Output the number of lines in the material below containing "roof" and nothing more.

+++ RECORDS FOR THE TASK +++

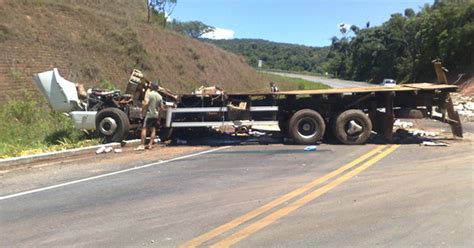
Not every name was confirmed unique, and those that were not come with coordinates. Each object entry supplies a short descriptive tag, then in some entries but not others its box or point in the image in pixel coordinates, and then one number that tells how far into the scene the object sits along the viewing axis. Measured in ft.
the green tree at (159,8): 162.52
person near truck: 43.88
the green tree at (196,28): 280.92
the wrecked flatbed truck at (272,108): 43.78
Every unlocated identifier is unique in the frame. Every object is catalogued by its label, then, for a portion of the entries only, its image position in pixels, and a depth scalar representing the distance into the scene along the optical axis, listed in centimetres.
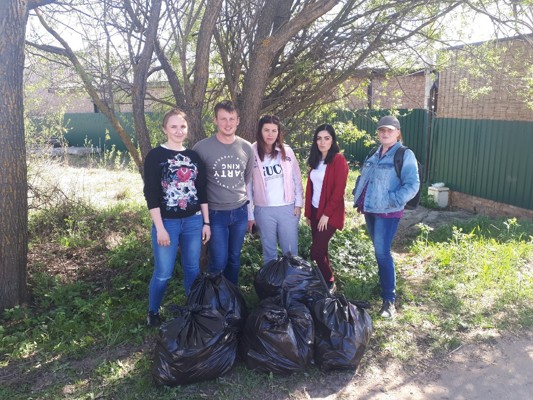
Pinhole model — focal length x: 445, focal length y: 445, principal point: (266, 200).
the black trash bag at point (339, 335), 310
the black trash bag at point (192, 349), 287
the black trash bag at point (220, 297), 330
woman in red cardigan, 387
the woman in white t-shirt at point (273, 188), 380
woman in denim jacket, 364
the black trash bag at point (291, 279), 358
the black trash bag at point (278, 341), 301
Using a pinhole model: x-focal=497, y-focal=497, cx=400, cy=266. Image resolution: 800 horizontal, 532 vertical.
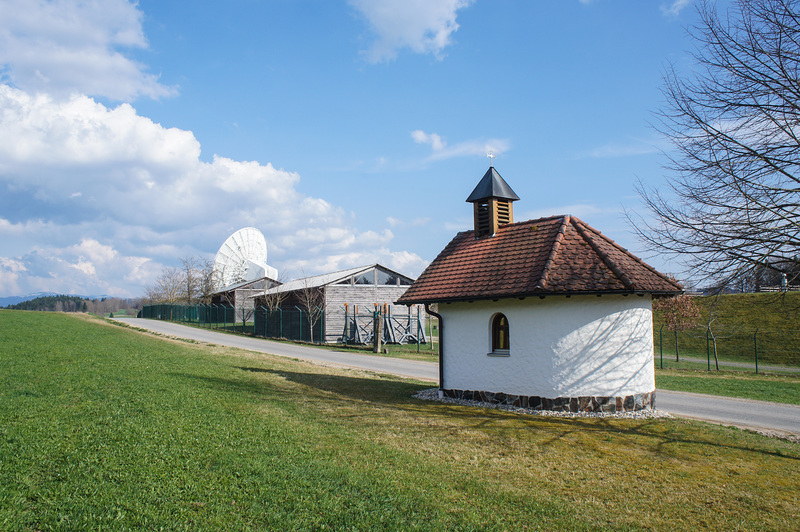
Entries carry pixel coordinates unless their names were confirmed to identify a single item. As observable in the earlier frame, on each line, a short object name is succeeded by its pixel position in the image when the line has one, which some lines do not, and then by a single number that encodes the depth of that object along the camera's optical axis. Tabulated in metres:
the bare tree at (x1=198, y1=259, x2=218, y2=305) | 54.87
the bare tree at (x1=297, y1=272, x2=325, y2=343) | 31.62
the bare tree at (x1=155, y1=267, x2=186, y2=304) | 69.25
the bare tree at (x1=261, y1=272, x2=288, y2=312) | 36.34
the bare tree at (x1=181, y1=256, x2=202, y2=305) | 62.03
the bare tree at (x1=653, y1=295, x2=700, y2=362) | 24.23
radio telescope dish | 53.09
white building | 10.24
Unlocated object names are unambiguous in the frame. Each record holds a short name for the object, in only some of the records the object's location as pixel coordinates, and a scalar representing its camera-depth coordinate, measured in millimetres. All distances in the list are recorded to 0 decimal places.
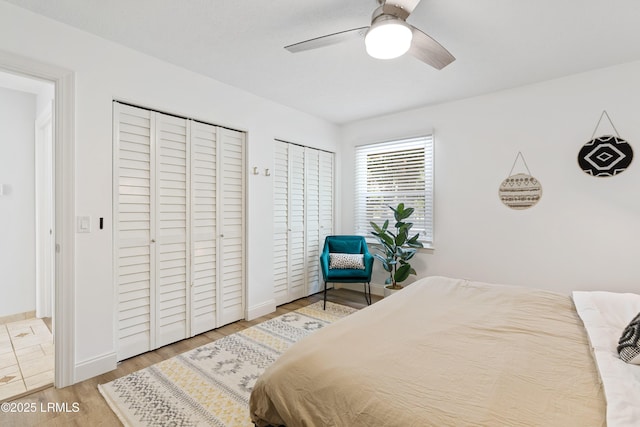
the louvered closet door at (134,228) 2428
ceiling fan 1645
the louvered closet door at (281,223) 3727
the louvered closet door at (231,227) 3137
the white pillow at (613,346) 881
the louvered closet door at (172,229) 2670
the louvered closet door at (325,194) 4375
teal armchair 3648
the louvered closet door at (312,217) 4160
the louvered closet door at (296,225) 3930
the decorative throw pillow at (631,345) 1155
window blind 3832
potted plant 3715
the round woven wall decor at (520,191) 3141
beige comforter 954
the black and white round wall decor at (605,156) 2709
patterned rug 1814
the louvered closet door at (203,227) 2902
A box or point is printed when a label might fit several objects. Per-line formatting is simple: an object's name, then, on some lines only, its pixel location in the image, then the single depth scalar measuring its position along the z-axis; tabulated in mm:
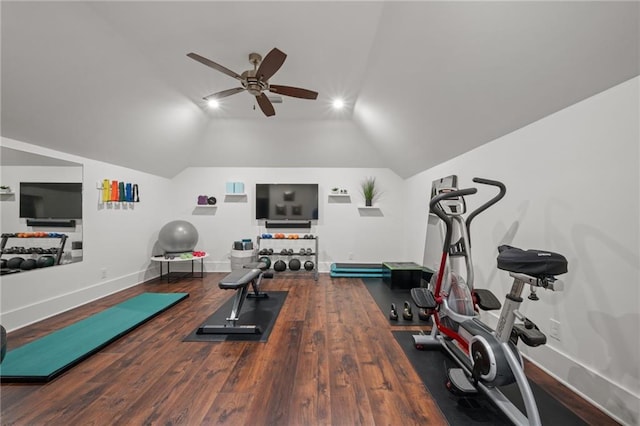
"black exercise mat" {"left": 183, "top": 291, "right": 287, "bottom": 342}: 2482
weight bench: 2568
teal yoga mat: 1887
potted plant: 5270
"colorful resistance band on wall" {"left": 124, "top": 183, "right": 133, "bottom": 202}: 4046
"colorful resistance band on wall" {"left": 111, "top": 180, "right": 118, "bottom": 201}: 3793
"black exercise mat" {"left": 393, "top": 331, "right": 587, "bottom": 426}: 1498
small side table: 4461
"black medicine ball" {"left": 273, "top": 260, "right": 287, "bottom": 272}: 4934
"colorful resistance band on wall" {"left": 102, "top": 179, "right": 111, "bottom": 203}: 3670
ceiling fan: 2148
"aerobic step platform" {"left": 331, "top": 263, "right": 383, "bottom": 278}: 4887
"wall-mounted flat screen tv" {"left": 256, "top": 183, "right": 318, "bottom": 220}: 5250
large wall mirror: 2621
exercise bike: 1307
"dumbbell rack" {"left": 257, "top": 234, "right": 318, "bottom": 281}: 5344
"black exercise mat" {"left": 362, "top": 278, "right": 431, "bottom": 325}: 2911
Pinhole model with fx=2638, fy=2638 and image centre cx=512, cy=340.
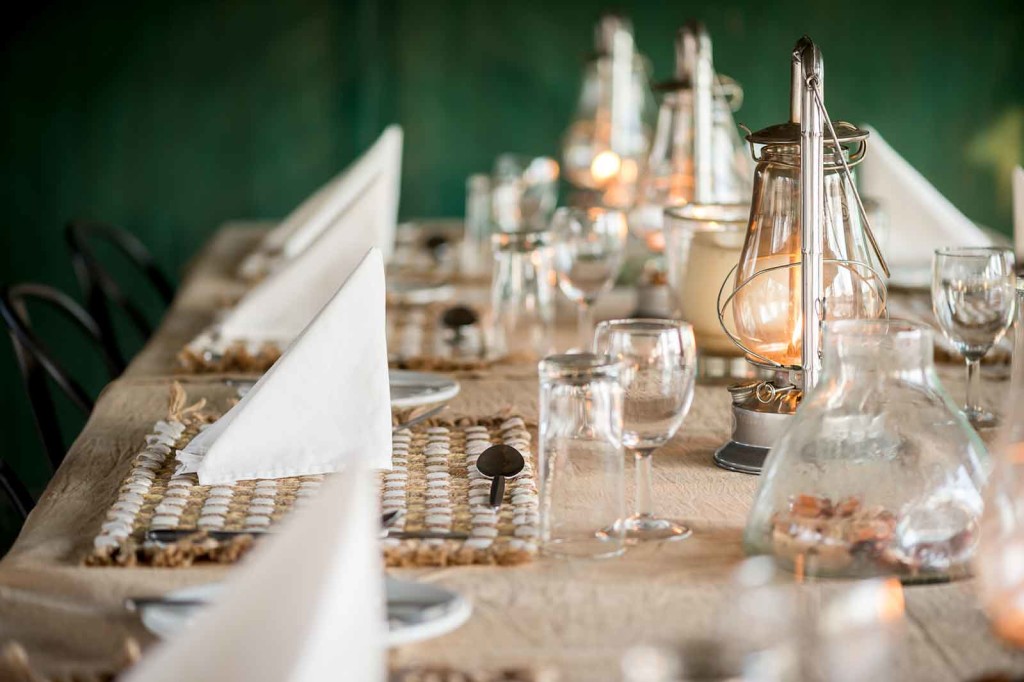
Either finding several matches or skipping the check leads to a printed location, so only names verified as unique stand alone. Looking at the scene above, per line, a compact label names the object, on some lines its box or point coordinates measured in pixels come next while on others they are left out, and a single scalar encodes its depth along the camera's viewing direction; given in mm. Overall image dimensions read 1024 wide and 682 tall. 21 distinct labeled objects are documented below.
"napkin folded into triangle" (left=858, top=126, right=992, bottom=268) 3143
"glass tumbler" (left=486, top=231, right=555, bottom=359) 2607
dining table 1654
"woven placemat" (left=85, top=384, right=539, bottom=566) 1804
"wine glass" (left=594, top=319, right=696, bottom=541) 1851
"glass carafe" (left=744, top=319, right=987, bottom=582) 1749
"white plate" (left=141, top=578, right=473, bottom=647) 1668
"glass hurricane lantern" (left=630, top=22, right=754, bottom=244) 3050
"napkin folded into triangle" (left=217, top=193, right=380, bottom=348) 2604
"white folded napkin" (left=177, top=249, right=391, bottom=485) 1980
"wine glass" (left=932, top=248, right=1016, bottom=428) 2134
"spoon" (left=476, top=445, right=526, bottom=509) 1984
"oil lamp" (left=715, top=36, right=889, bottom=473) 1935
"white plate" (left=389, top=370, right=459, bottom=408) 2226
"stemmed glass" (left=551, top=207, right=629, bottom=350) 2556
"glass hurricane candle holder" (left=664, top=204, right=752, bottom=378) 2338
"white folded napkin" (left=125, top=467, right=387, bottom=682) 1476
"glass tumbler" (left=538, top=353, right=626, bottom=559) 1811
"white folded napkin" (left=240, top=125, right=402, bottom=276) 3329
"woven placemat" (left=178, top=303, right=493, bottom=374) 2459
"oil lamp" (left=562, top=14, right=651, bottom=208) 4265
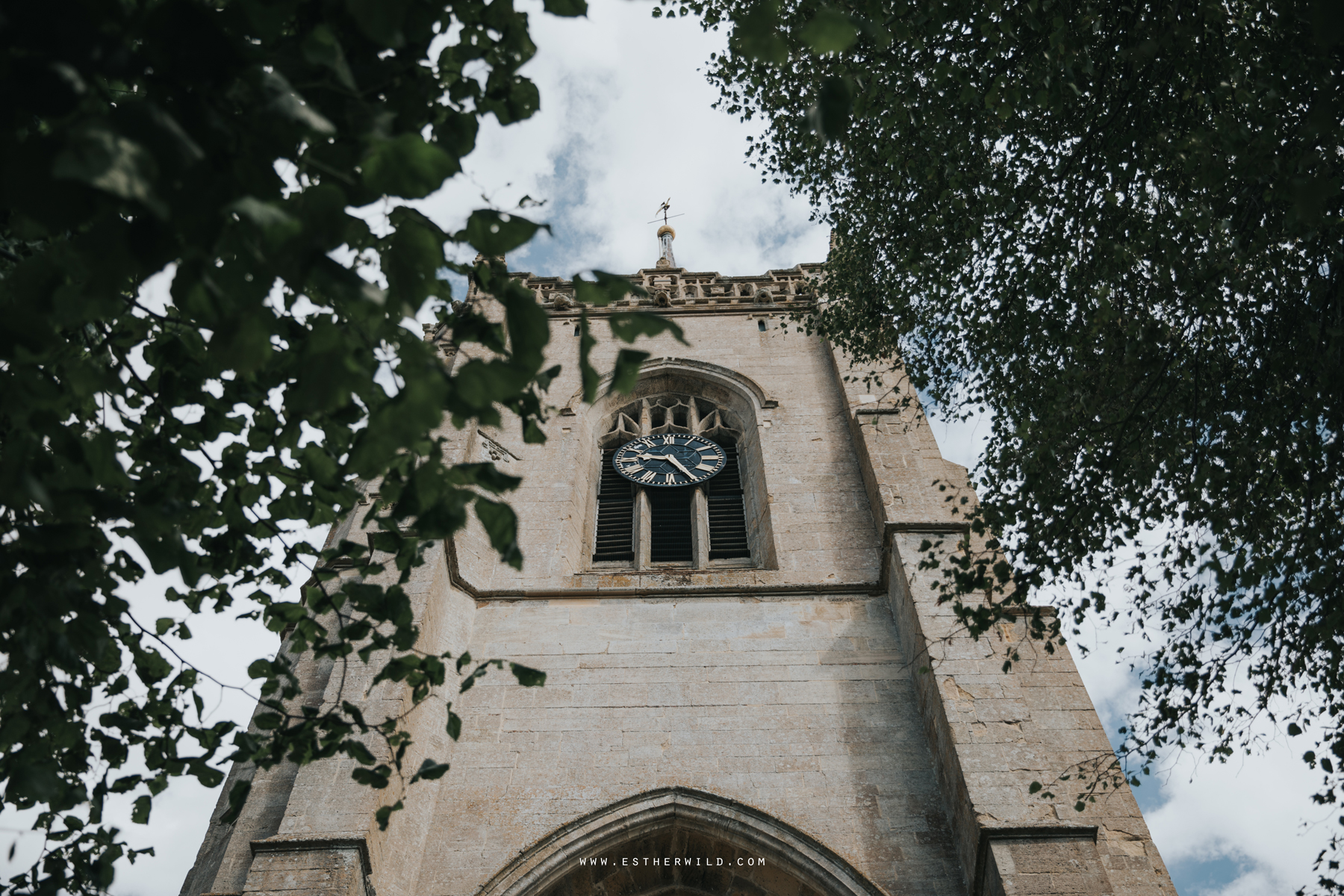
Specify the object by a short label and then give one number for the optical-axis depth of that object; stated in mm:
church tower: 7582
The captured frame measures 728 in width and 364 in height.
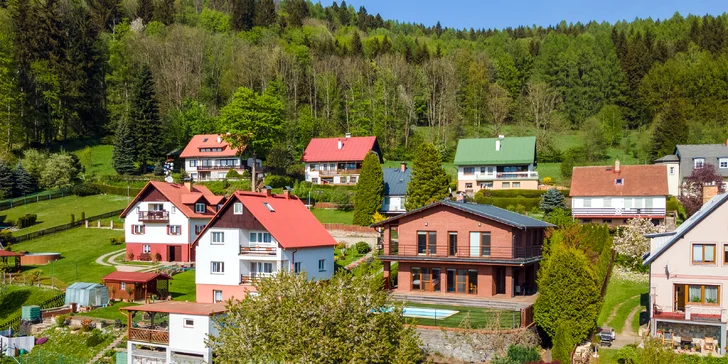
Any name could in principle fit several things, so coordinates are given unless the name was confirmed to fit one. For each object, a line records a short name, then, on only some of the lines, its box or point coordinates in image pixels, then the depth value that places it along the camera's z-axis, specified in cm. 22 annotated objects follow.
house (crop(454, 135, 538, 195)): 8069
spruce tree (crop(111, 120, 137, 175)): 9319
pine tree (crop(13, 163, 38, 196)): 8625
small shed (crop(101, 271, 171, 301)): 5025
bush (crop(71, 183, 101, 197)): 8612
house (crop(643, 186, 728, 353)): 3694
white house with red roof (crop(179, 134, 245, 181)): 9312
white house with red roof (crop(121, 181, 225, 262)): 6353
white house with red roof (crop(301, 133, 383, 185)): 9025
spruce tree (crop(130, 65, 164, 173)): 9538
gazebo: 6019
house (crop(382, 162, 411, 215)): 7344
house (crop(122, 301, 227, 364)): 3938
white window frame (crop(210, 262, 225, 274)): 5075
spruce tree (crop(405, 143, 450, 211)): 6288
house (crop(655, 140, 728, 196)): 7288
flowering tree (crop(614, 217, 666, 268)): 4950
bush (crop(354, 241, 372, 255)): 6053
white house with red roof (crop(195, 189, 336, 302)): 4994
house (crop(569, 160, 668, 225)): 6366
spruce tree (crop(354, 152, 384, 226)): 6881
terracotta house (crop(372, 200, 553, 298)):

+++

ANSWER SECTION
4